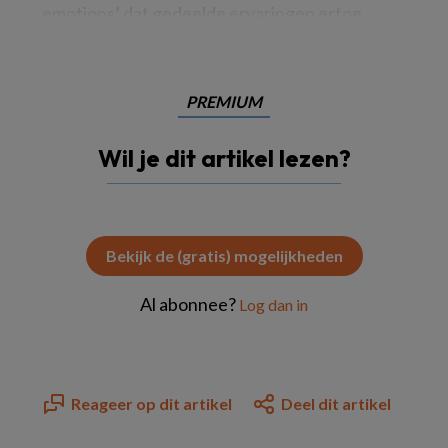
emotions’ dat gedeelde ervaringen ertoe
PREMIUM
Wil je dit artikel lezen?
Bekijk de (gratis) mogelijkheden
Al abonnee?
Log dan in
Reageer op dit artikel
Deel dit artikel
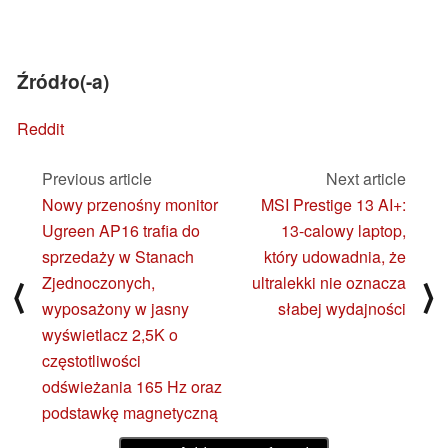
Źródło(-a)
Reddit
Previous article
Next article
Nowy przenośny monitor
MSI Prestige 13 AI+:
Ugreen AP16 trafia do
13-calowy laptop,
sprzedaży w Stanach
który udowadnia, że
Zjednoczonych,
ultralekki nie oznacza
⟨
⟩
wyposażony w jasny
słabej wydajności
wyświetlacz 2,5K o
częstotliwości
odświeżania 165 Hz oraz
podstawkę magnetyczną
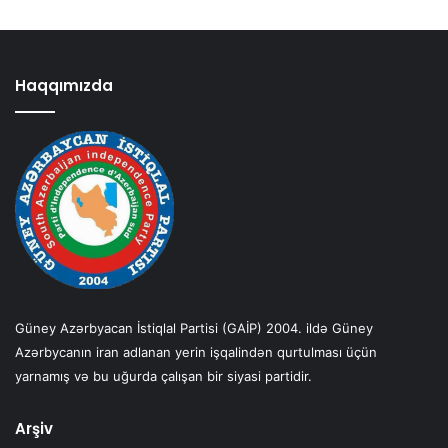
Haqqımızda
Güney Azərbyacan İstiqlal Partisi (GAİP) 2004. ildə Güney
Azərbycanın iran adlanan yerin işqalindən qurtulması üçün
yarnamış və bu uğurda çalışan bir siyasi partidir.
Arşiv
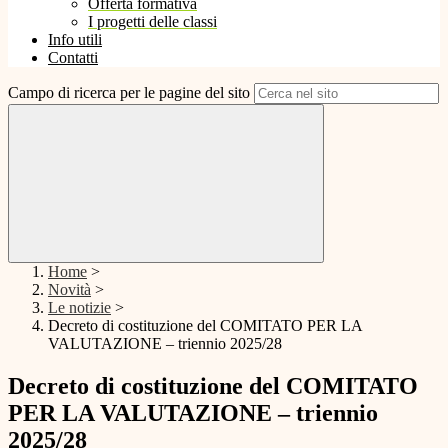
Offerta formativa
I progetti delle classi
Info utili
Contatti
Campo di ricerca per le pagine del sito
Home
>
Novità
>
Le notizie
>
Decreto di costituzione del COMITATO PER LA
VALUTAZIONE – triennio 2025/28
Decreto di costituzione del COMITATO
PER LA VALUTAZIONE – triennio
2025/28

▸ WORK ITEM
Copy every line of text from all the records above exactly as it appears, leaving out the pictures.

▸ SOLUTION FOR THIS EXERCISE
emotions’ dat gedeelde ervaringen ertoe
PREMIUM
Wil je dit artikel lezen?
Bekijk de (gratis) mogelijkheden
Al abonnee?
Log dan in
Reageer op dit artikel
Deel dit artikel
Źródło(-a)
Reddit
Previous article
Next article
Nowy przenośny monitor
MSI Prestige 13 AI+:
Ugreen AP16 trafia do
13-calowy laptop,
sprzedaży w Stanach
który udowadnia, że
Zjednoczonych,
ultralekki nie oznacza
⟨
⟩
wyposażony w jasny
słabej wydajności
wyświetlacz 2,5K o
częstotliwości
odświeżania 165 Hz oraz
podstawkę magnetyczną
Haqqımızda
Güney Azərbyacan İstiqlal Partisi (GAİP) 2004. ildə Güney
Azərbycanın iran adlanan yerin işqalindən qurtulması üçün
yarnamış və bu uğurda çalışan bir siyasi partidir.
Arşiv
Offerta formativa
I progetti delle classi
Info utili
Contatti
Campo di ricerca per le pagine del sito
Home
>
Novità
>
Le notizie
>
Decreto di costituzione del COMITATO PER LA
VALUTAZIONE – triennio 2025/28
Decreto di costituzione del COMITATO
PER LA VALUTAZIONE – triennio
2025/28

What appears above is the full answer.